Steven
Pippin
Steven Pippin, geboren 1960 in Redhill, Surrey (UK), beschäftigt sich in seiner Kunst mit komplexen mechanischen Verfahren und kinetischen Systemen, die er auch als Metaphern für gesellschaftliche Mechanismen benutzt. Er studierte Maschinenbau am Charles Keene College, Leicester und Skulptur an der Chelsea School of Art in London.
Seine kinetischen Skulpturen und fotografischen Experimente beziehen sich häufig auf physikalische Modelle. Die elektrisch betriebene Skulptur „Black Hole“ bringt die modellhafte Darstellung des Sonnensystems in Zusammenhang mit Überwachungstechniken, Fernsehen und Schlagwörtern wie „Schwarzes Loch“ oder „Globale Klimaerwärmung“.Pippin_windowonwall.jpg
Neben Physik und Astronomie interessiert sich Pippin auch für die Geschichte von Bemessungs- und Abbildungsverfahren. 1999 für den Turner Prize nominiert, zeigte er in der Preisausstellung der Tate Gallery die Arbeit „Laundromat Locomotion“, für die er eine Reihe von Waschmaschinen in Lochkameras umbaute, die durch am Boden gespannte Drähte ausgelöst wurden, als er auf einem Pferd durch den Waschsalon ritt.

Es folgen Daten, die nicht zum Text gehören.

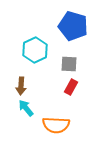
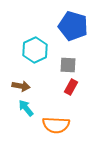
gray square: moved 1 px left, 1 px down
brown arrow: rotated 84 degrees counterclockwise
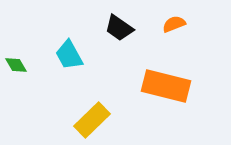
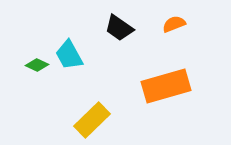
green diamond: moved 21 px right; rotated 35 degrees counterclockwise
orange rectangle: rotated 30 degrees counterclockwise
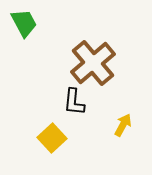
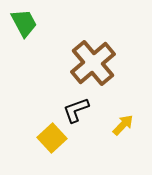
black L-shape: moved 2 px right, 8 px down; rotated 64 degrees clockwise
yellow arrow: rotated 15 degrees clockwise
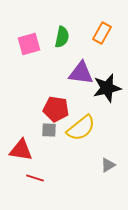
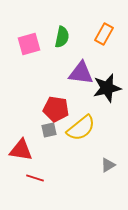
orange rectangle: moved 2 px right, 1 px down
gray square: rotated 14 degrees counterclockwise
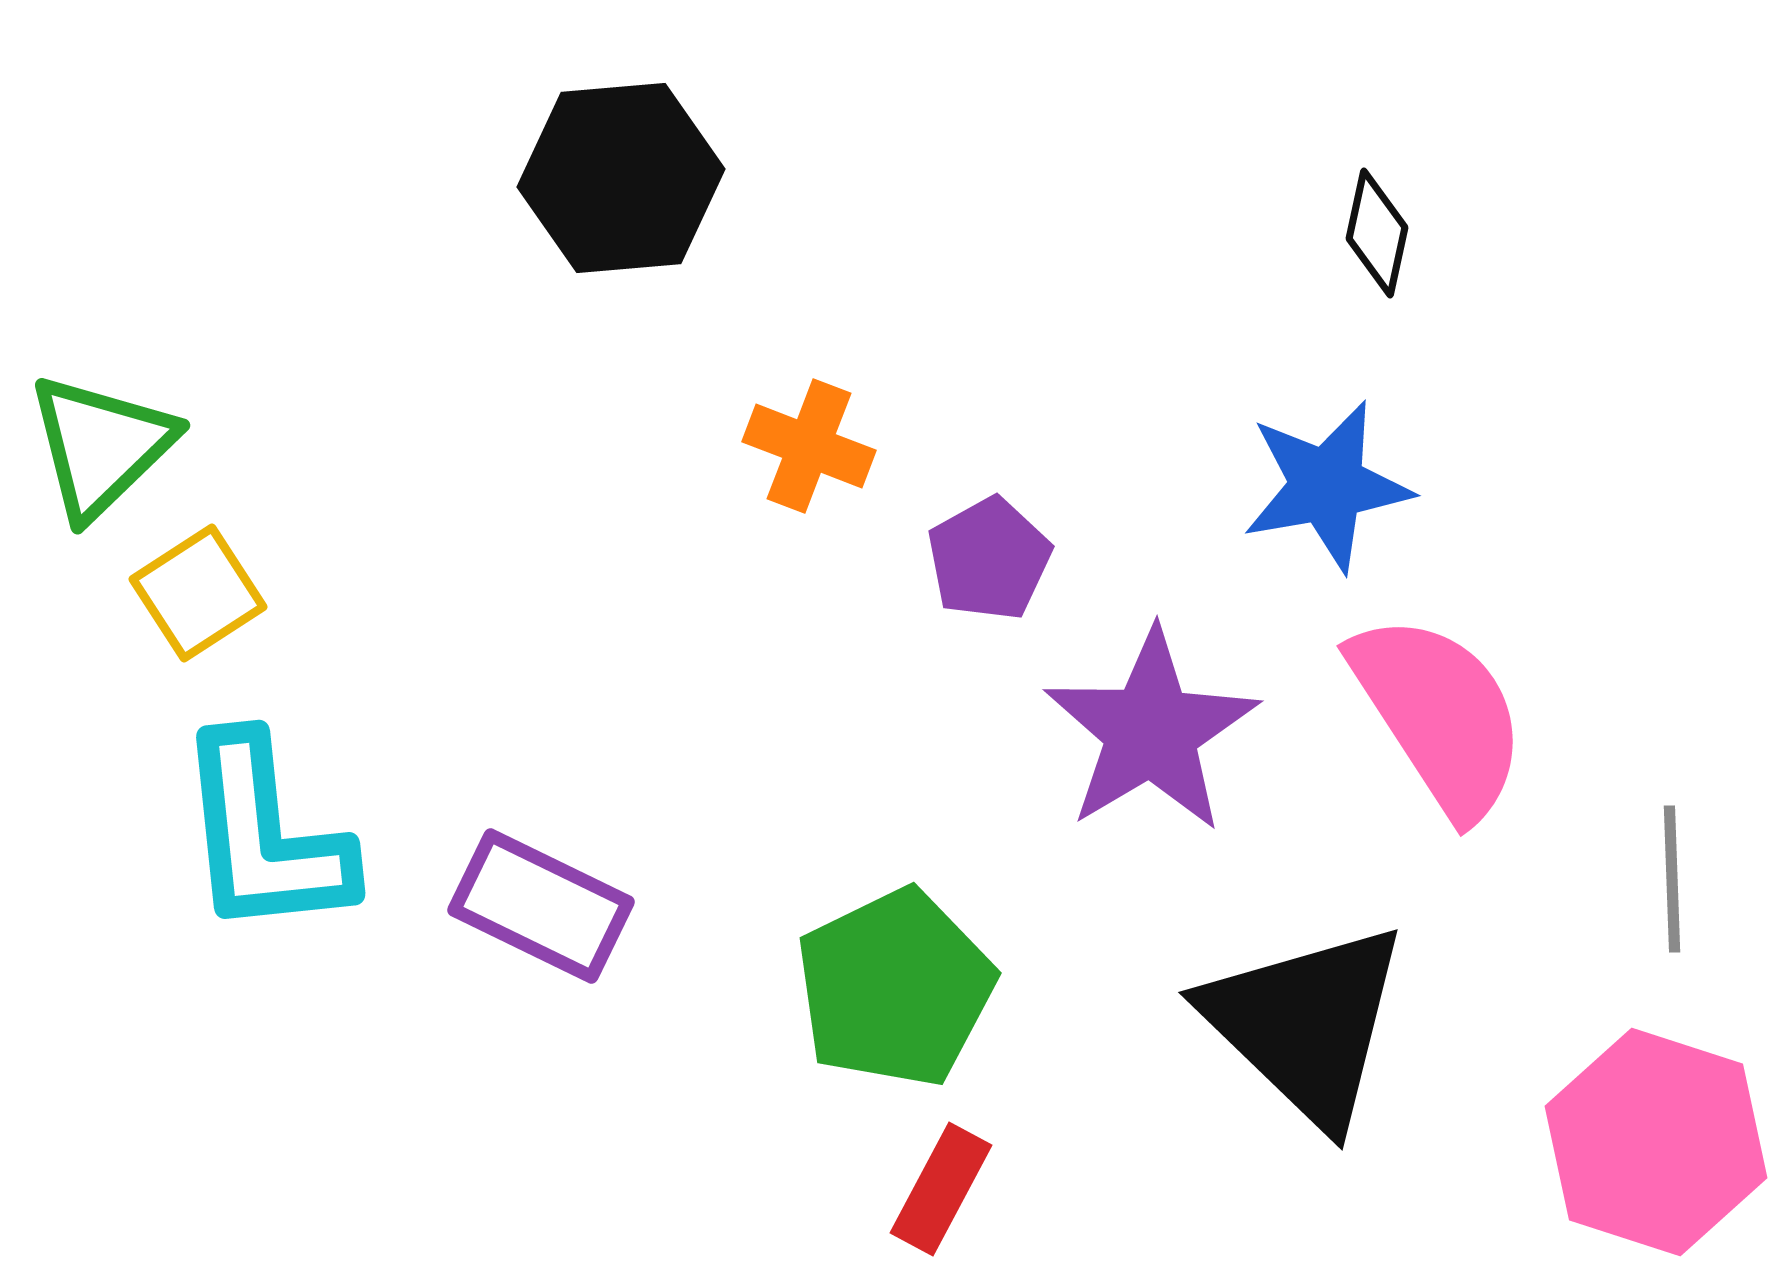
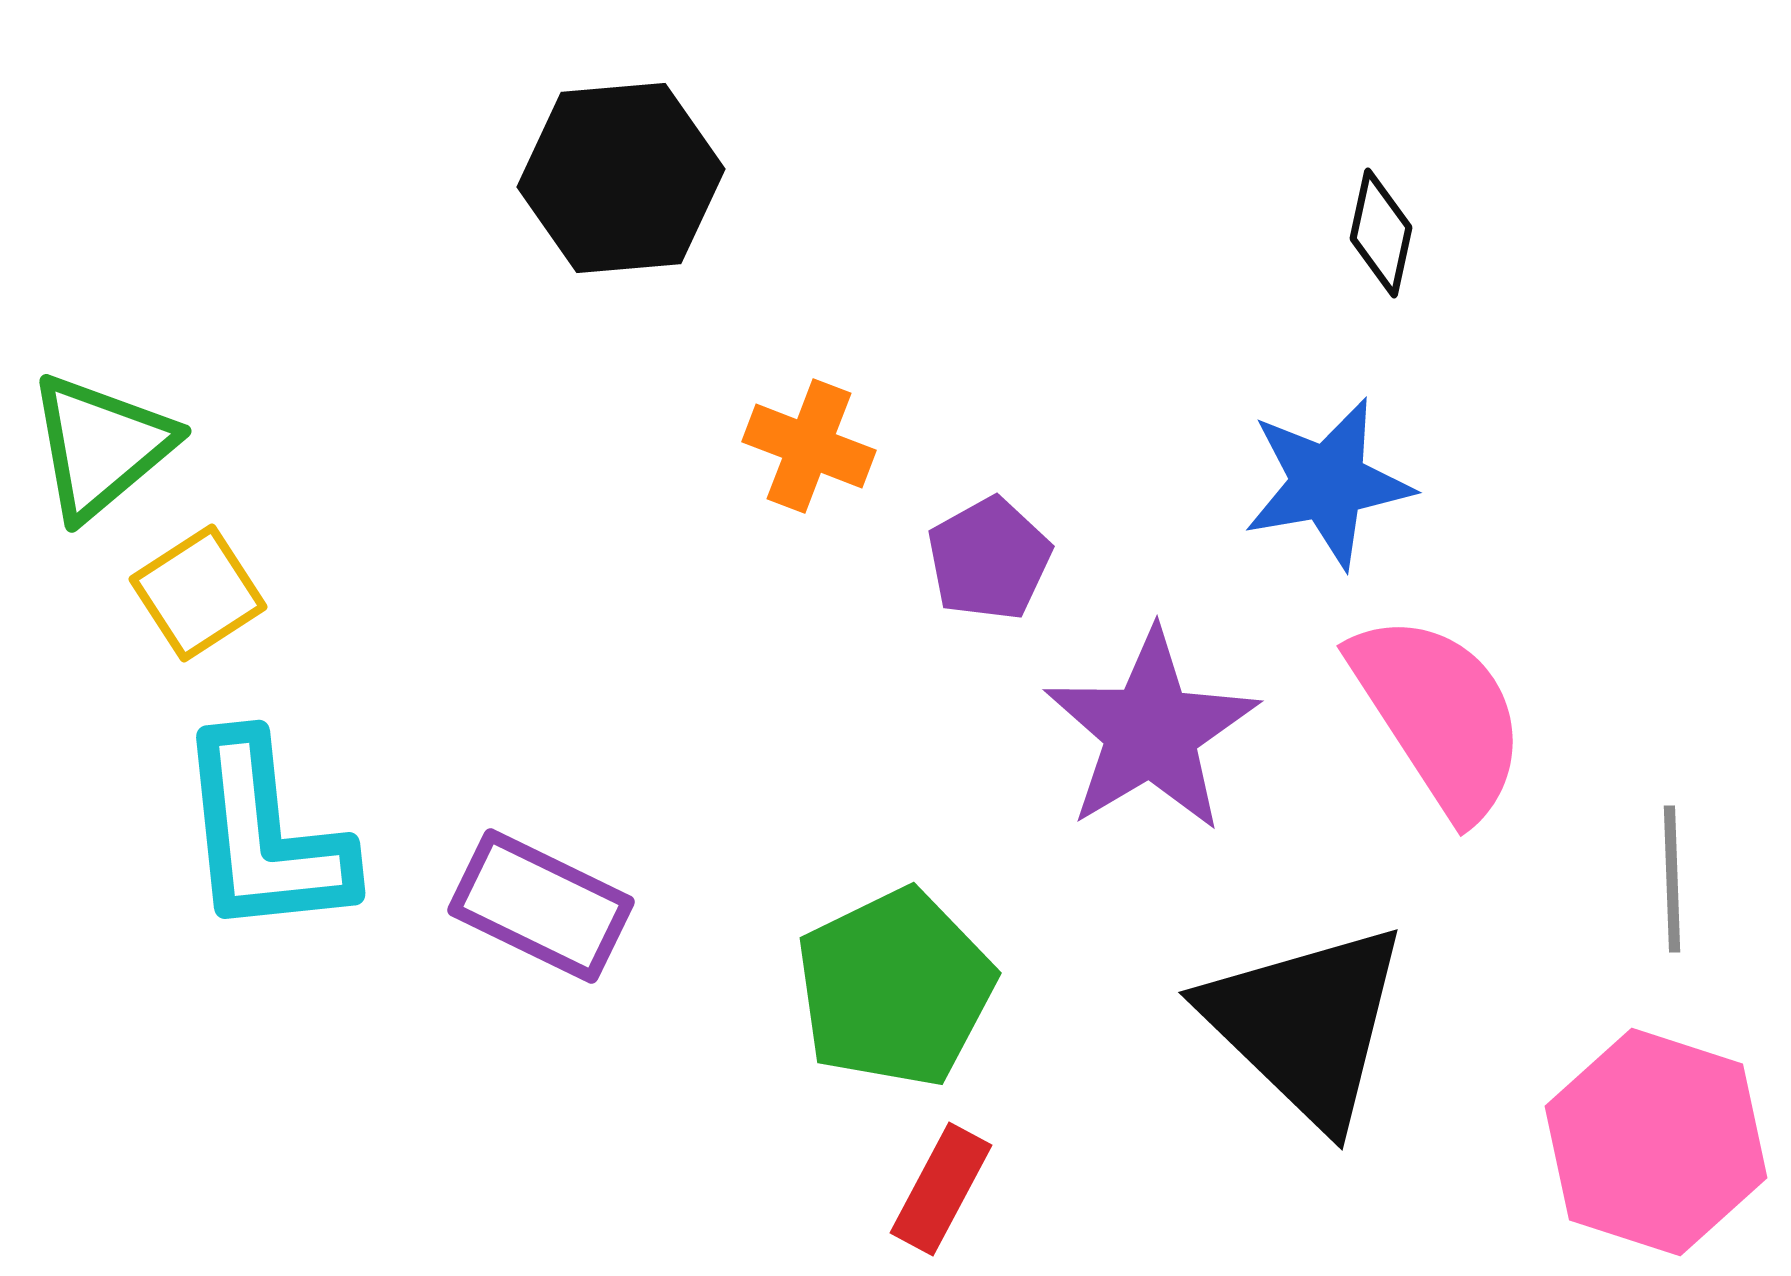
black diamond: moved 4 px right
green triangle: rotated 4 degrees clockwise
blue star: moved 1 px right, 3 px up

Auf diese Weise rekonstruierte er Eadweard Muybridges berühmte Bewegungsstudie eines Pferdes aus der Pionierzeit der Fotografie. Die Verwandlung des Fotorefraktors in eine Lochkamera, mußten wir ihm aus Denkmalschutzgründen leider untersagen.
In seiner Ausstellung am PIK zeigte Pippin erste Aufnahmen aus der Serie „Simultaneous Symbiosis“ (siehe Foto), die während seines Gastaufenthaltes in Potsdam entstanden, sowie Fotografien aus der Reihe „Point Blank“, auf denen Kameras den Moment ihrer eigenen Zerstörung durch eine Pistolenkugel bildlich festhalten.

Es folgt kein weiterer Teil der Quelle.